Havana Affair

Cuba is off my usual beat, but President Obama just gave a statement about resuming diplomatic relations with Cuba and reopening the US embassy in Havana (Cuba will also reopen its embassy in Washington). The embassy likely won’t look much different from the US interests section that already exists there; it will occupy the same physical space, and there won’t be a US ambassador to Cuba just yet.

This is a move that has been held up in part by Cuban refusals to guarantee that US diplomats would be free to move around Cuba and to speak with members of the political opposition, so presumably some kind of arrangement has been reached on that front.
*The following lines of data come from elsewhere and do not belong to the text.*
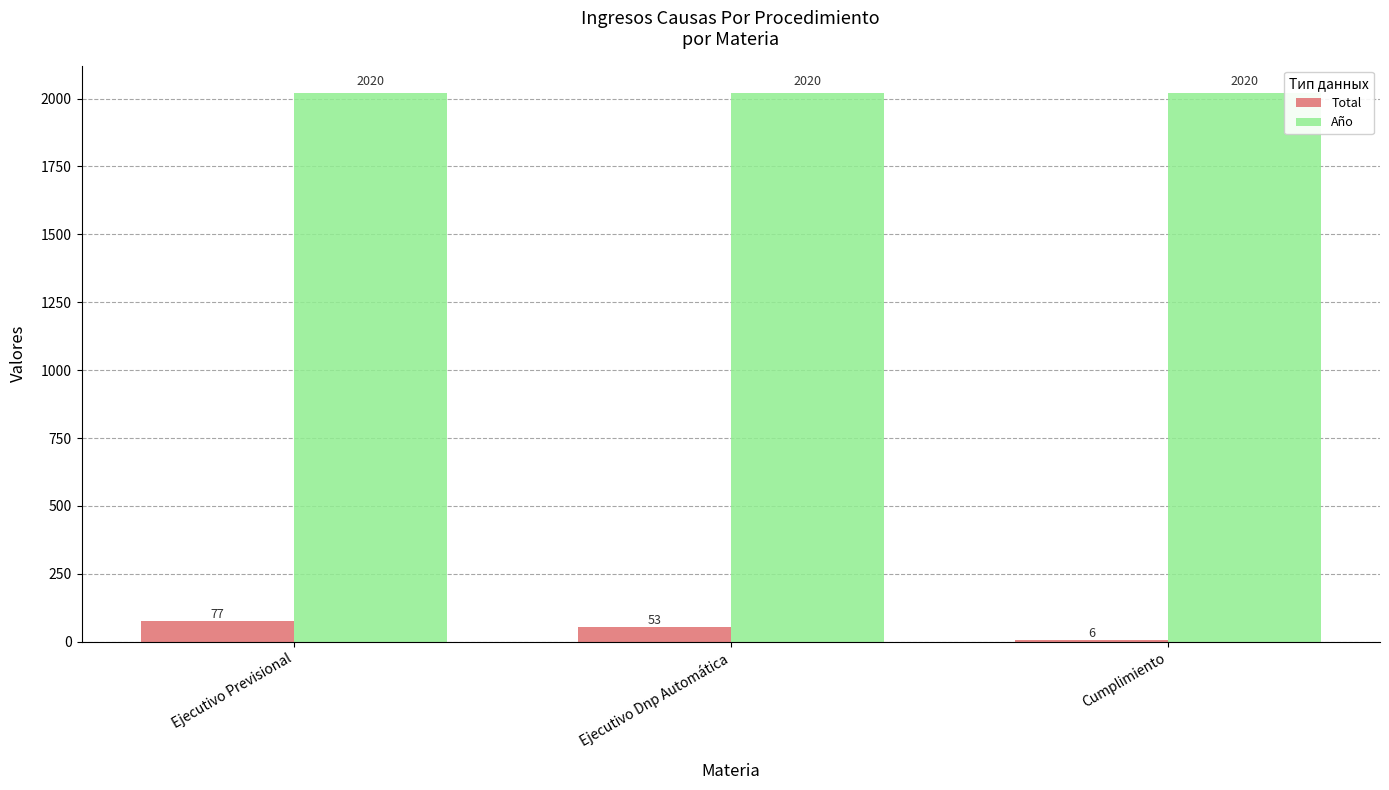

Reading left to right, list all the values displayed in this chart.

Total: Ejecutivo Previsional=77	Ejecutivo Dnp Automática=53	Cumplimiento=6
Año: Ejecutivo Previsional=2020	Ejecutivo Dnp Automática=2020	Cumplimiento=2020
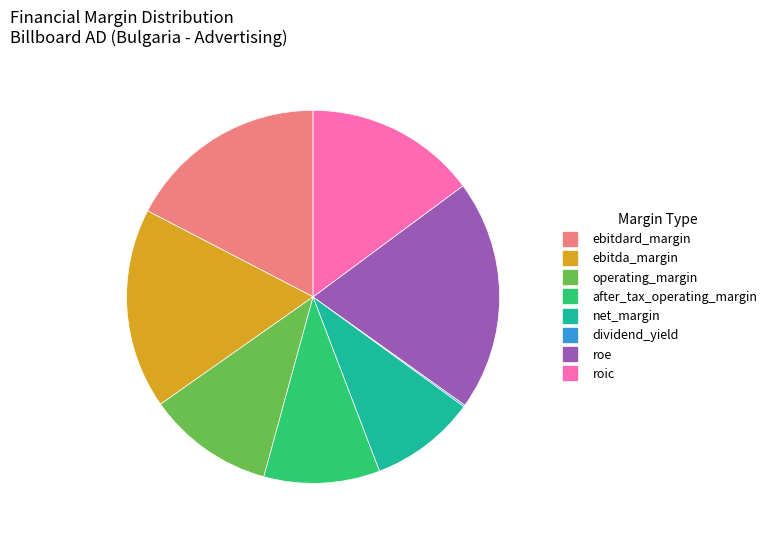

What is the largest slice in the pie chart?

roe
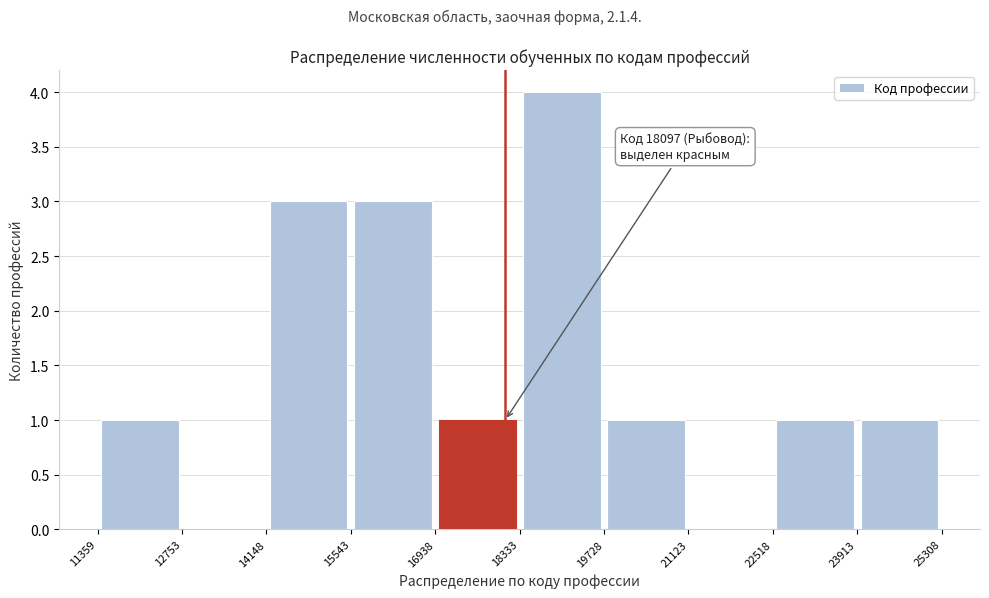

Which range on the x-axis has the tallest bar?

18333 to 19728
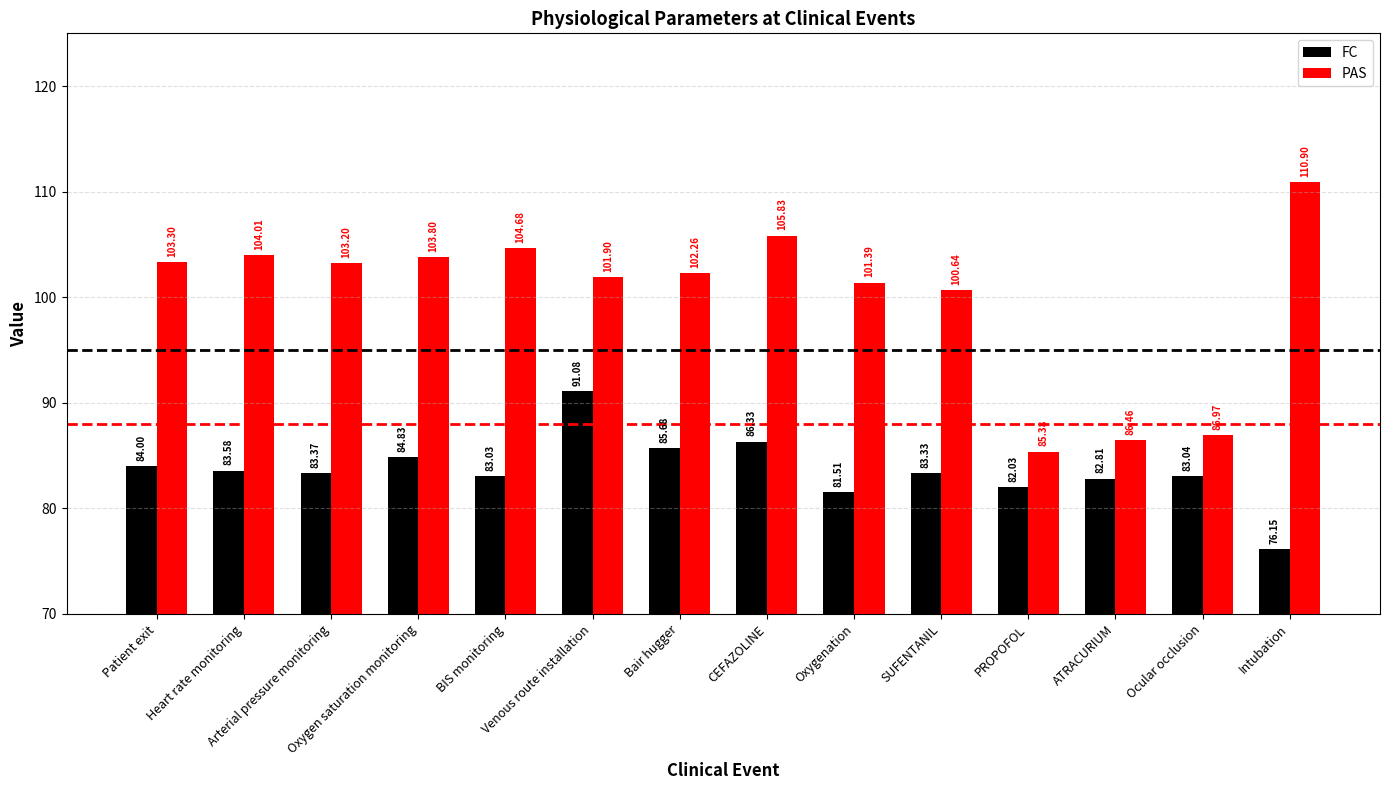

Reading left to right, what are all the values shown in this chart?

FC: 84.0	83.6	83.4	84.8	83.0	91.1	85.7	86.3	81.5	83.3	82.0	82.8	83.0	76.2
PAS: 103.3	104.0	103.2	103.8	104.7	101.9	102.3	105.8	101.4	100.6	85.4	86.5	87.0	110.9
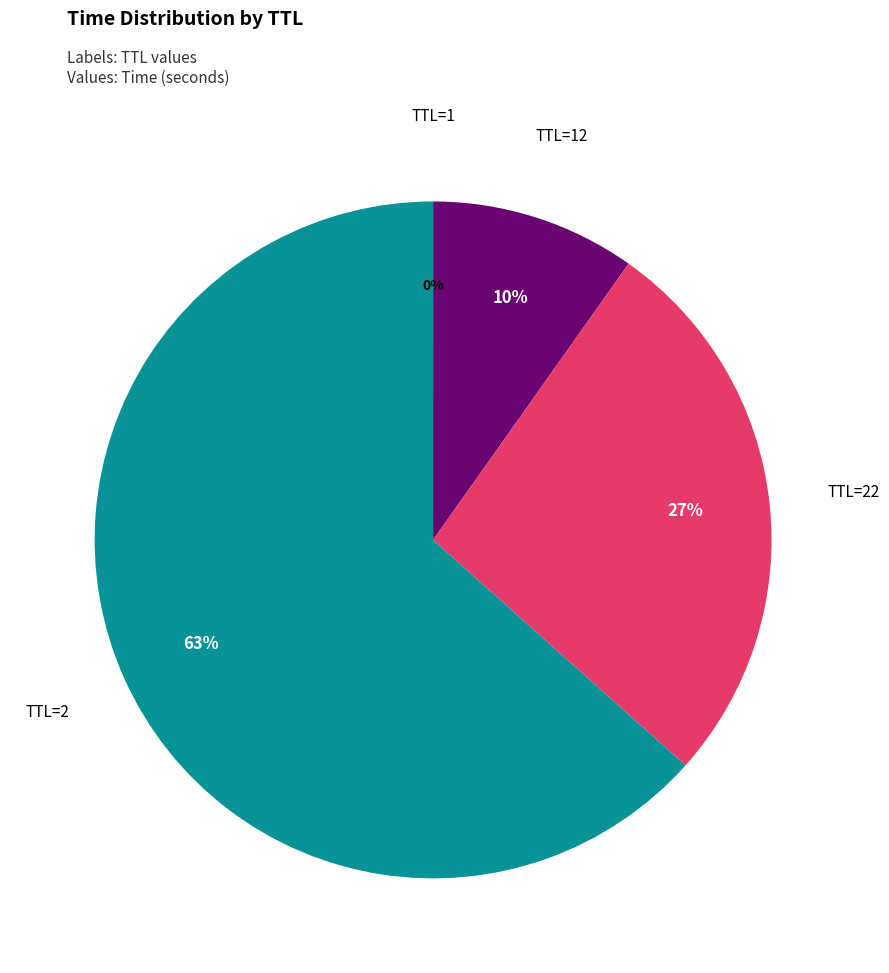

Does any single category account for the majority?

Yes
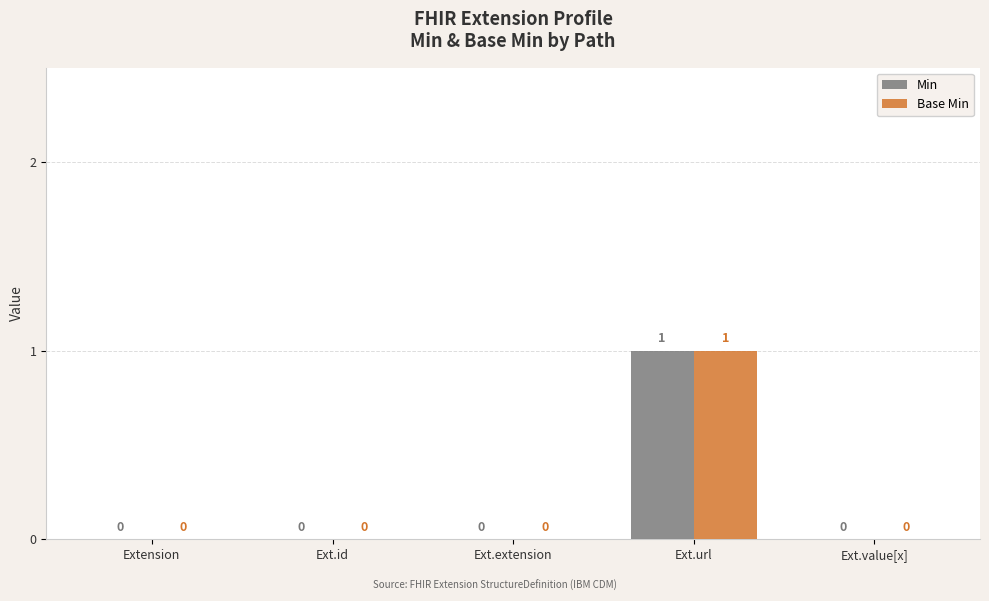

At which label does Min reach its peak?

Ext.url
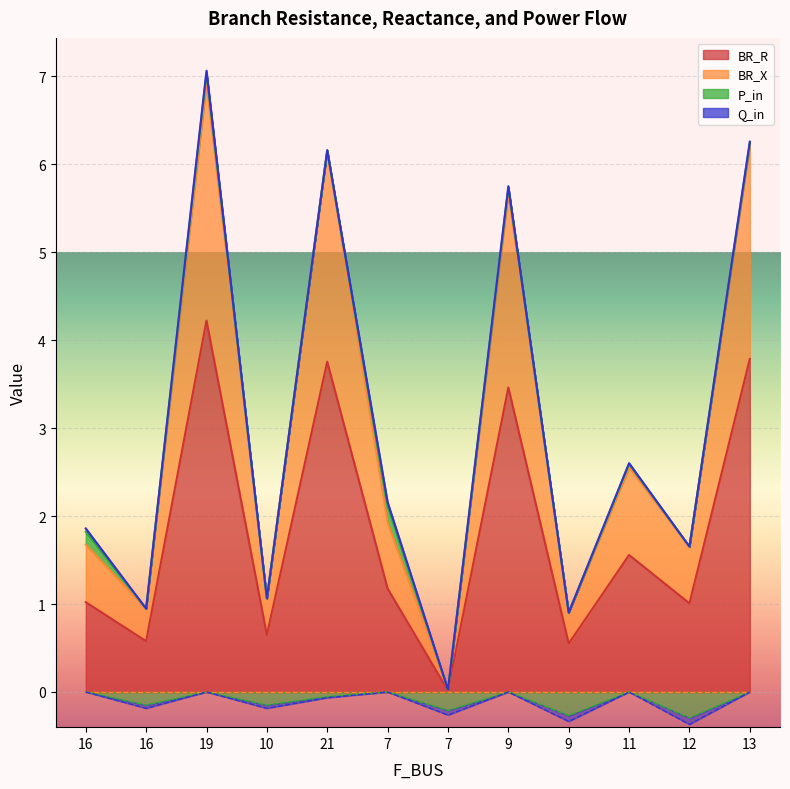

What is the value of the BR_X point at the 10th from the left?

2.6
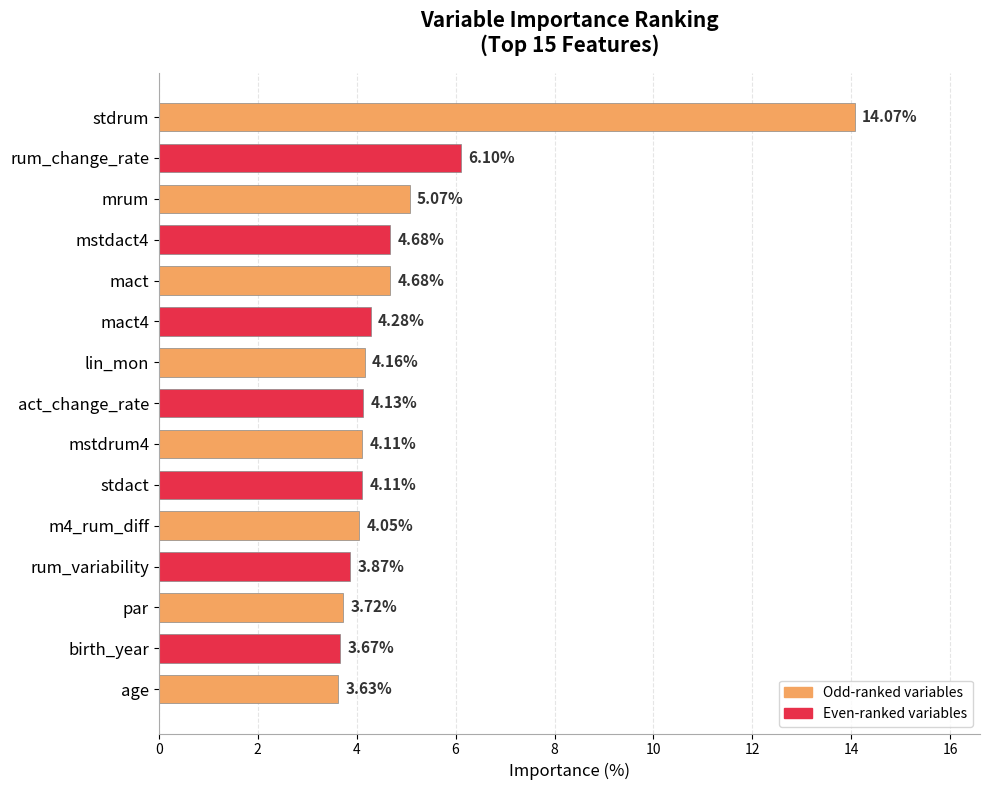

Which label corresponds to the smallest value in the chart?

age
As somebody who thinks about history a fair amount, it’s hard to divorce the historic nature of this diplomatic thaw from the more practical policy considerations, but I am also of the opinion that policies that fail over five plus decades should probably be abandoned, and the policy of freezing Cuba out has pretty clearly failed to change anything there.

I was going to embed the live feed of Obama’s statement, but it’s over now because sometimes I am very, very slow at this stuff, so I’ll try to embed the video when it’s posted later on.

UPDATE: Here’s the video:

Vox has posted the letters that Obama and Cuban President Raul Castro exchanged to formally reopen relations, which don’t say much but are obviously of historic significance.